Vaccine scepticism rises in line with votes for populists: Study
The Guardian, UK: Scepticism about vaccines for children has risen across Europe in line with votes for populists, according to a new study, which proposes that public health officials should track populist parties in opinion polls as a proxy signal for vaccine hesitancy.
Big surges in measles cases and deaths map to countries where populist parties have become prominent – in particular, Greece, Italy and France.
The paper, in the European Journal of Public Health, says there is an underlying link between anti-establishment politics and vaccine hesitancy. “It seems likely that scientific populism is driven by similar feelings to political populism – ie profound distrust of elites and experts by disenfranchised and marginalised parts of the population,” writes the author, Jonathan Kennedy from Queen Mary University of London. As there is a lack of monitoring surveys of attitudes toward vaccines, the researchers argue the performance of populist parties could instead be used to alert public health bodies to rising levels of scepticism.
“Support for populist parties could be used as a proxy for vaccine hesitancy, at least in the western European context, with an increase in support being a signal for public health actors to be vigilant,” the paper says.

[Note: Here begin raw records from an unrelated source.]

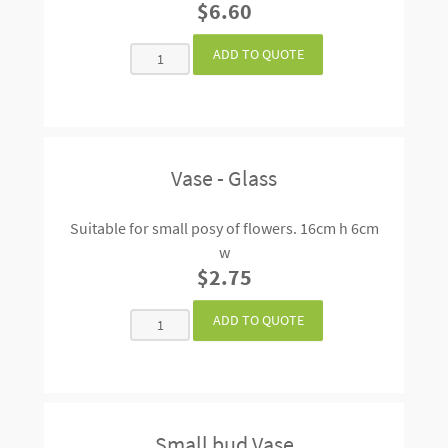
$6.60
Vase - Glass
Suitable for small posy of flowers. 16cm h 6cm
w
$2.75
Small bud Vase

A Guardian investigation in December showed growing concern about the impact of populism on public confidence in vaccines, revealing that measles cases in Europe were at a 20-year high, with 60,000 cases and 72 deaths. The suspicions and rhetoric of anti-vaccination groups have been adopted by some populist politicians, for instance in Italy where the parliament last year passed a law to end compulsory vaccines for children in state schools. Shortly afterwards, the law was repealed because of the “emergency” caused by soaring measles cases.
The new study mapped findings from the Vaccine Confidence Project, carried out for the European commission, with votes for populist parties in 14 western European countries.
It found a strong correlation between votes for populist parties and doubts that vaccines work.